__Your task__
How many lines in the material below contain the string "name"? Reply with the number only.

__Supplied data__
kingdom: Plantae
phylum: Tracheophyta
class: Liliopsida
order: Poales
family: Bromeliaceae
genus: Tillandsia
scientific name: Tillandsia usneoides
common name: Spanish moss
---
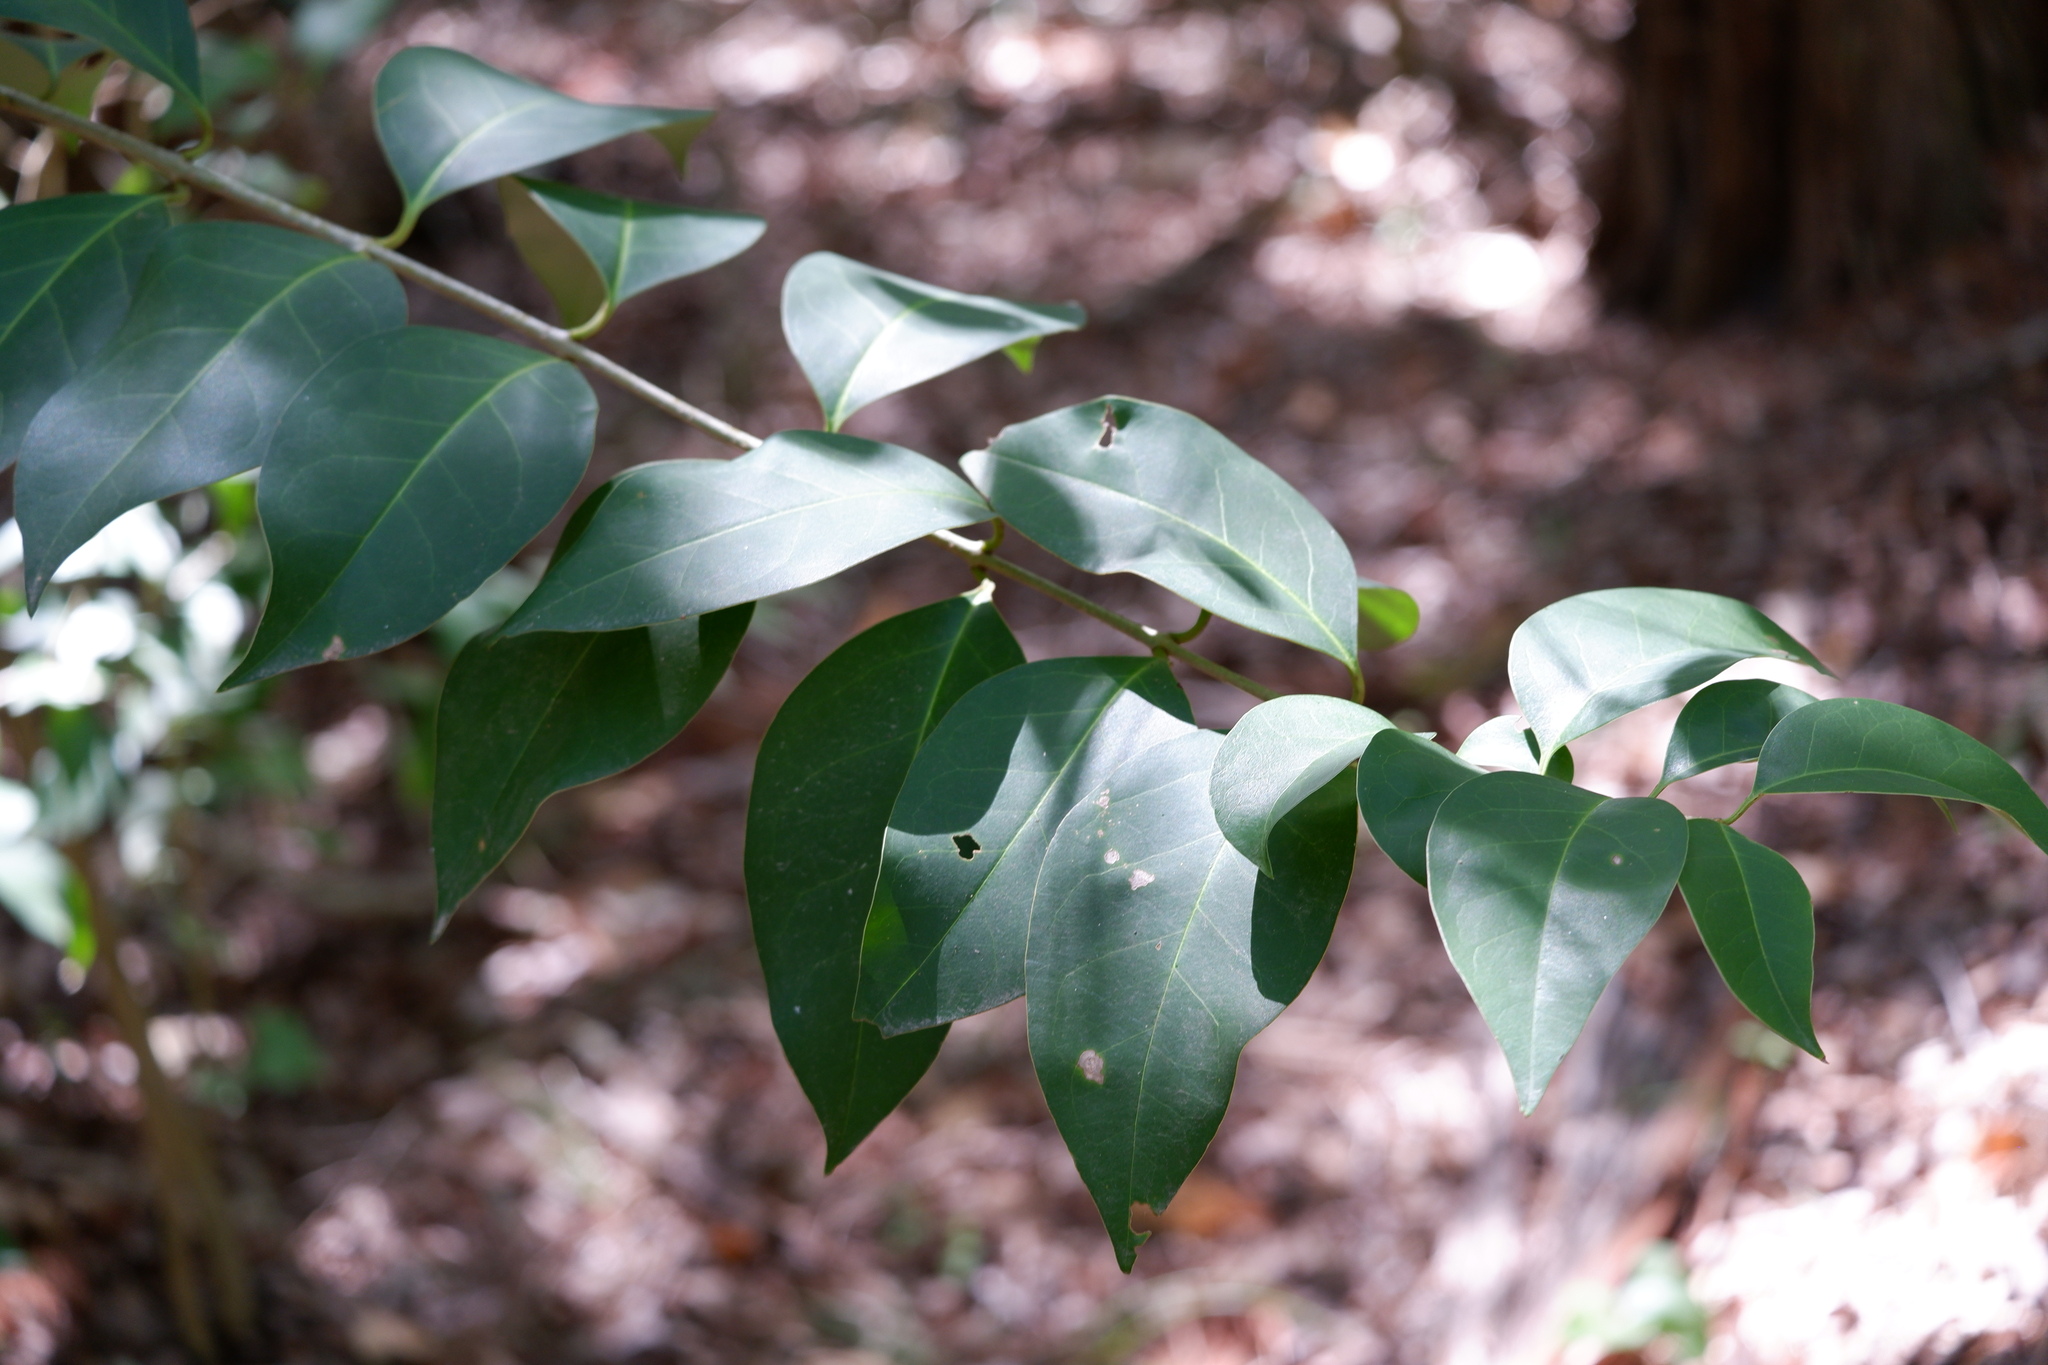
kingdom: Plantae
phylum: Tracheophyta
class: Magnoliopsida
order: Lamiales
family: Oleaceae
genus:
--
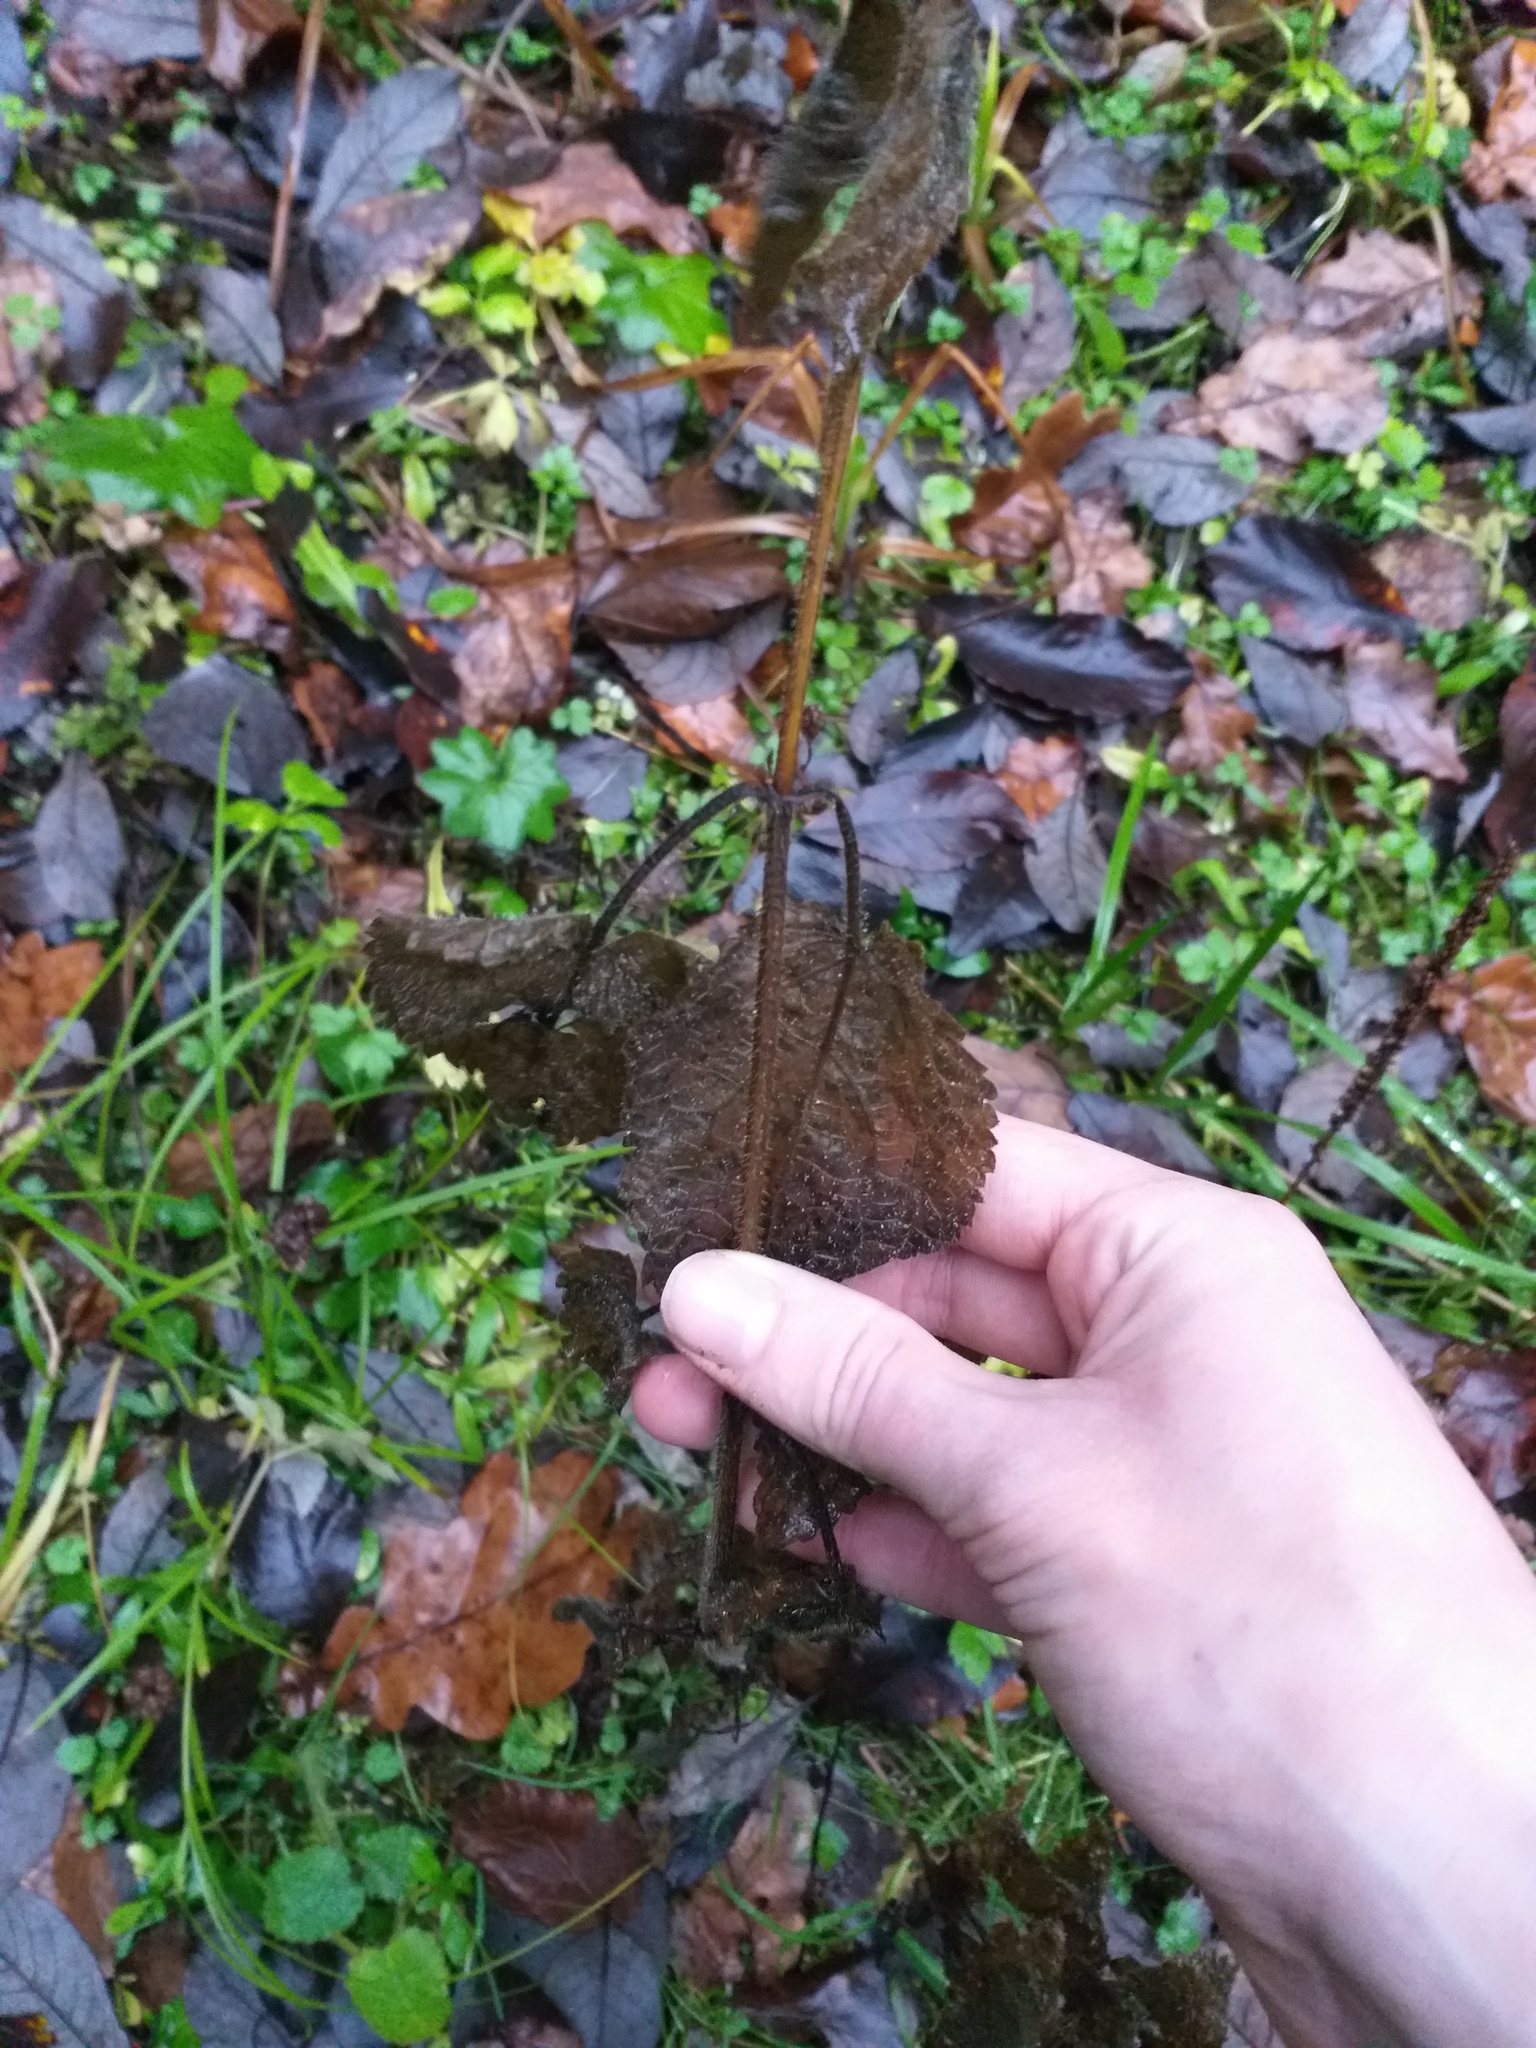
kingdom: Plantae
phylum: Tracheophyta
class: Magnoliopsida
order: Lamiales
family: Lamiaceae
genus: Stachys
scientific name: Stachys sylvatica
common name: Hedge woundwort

__Solution to this problem__
4